Joining Cox comment to Breiman’s paper, Professor Efron takes a similar stance towards the second. He presents a few points that might help contextualize and resize the radical rejection brought forward by Breiman: - new methods always seem to unhinge old methods and holistic comparisons between approaches are difficult to make without bias or defined contexts; - complicated methods are more difficult to criticize if compared to simple ones. Limitations of long established data models are easy to point out since they are simpler and better known to date; - the algorithmic model culture is in fact more spread within the statistical community that what Breiman feels it is. (Efron, 2001)

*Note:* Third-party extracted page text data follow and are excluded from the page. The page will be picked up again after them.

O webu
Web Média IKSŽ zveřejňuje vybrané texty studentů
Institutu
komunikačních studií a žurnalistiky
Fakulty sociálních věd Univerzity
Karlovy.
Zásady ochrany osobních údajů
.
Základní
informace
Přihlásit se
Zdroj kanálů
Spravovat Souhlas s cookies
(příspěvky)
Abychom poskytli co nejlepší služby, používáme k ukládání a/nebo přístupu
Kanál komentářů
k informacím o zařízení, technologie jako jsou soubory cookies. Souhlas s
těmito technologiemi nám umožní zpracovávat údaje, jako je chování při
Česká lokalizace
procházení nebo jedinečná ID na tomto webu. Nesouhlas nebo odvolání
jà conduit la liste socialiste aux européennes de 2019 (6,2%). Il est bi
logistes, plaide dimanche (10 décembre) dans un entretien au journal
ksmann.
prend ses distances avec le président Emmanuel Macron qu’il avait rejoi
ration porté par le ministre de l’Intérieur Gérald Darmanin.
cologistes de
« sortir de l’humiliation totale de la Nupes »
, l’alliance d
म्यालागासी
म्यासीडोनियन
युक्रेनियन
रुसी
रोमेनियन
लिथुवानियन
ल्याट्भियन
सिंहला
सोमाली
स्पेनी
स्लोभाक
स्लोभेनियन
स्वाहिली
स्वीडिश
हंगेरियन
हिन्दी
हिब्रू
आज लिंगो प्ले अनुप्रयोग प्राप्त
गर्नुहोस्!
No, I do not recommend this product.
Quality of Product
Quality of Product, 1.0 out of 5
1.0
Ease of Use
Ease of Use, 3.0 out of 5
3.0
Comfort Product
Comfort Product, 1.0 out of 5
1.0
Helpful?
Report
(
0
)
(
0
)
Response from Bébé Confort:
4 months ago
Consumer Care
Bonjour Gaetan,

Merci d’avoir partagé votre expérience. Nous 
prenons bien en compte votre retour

Efron, similarly to Cox, strongly believes that the ultimate and highest goal of science is to crack open the black boxes and understand the natural association processes that happen within them in order to be able to interact with phenomena for the purposes of mankind. Still, it cannot be said that some explanatory models without predictive power or vice versa, predictive models without explanatory power are categorically useless in scientific terms. In his 2010 paper “To Explain or to Predict”, Galit Shmueli brings the example of an explanatory model that cannot be tested in terms of predictive accuracy and still has been a fundamental step forward in modern science: the Darwinian evolution theory. Conversely, a predictive model that does not have a great explanatory power yet is scientifically significant is Galileo’s demostration on light instantaneousness. (Shmueli, 2010)

In an overall ideal view, the data modeling approach and the algorithmic one should be applied complementarily: theory drawn by the study of the black box guides operational choices for the algorithm construction in order to produce accurate and theoretically supported forecasts.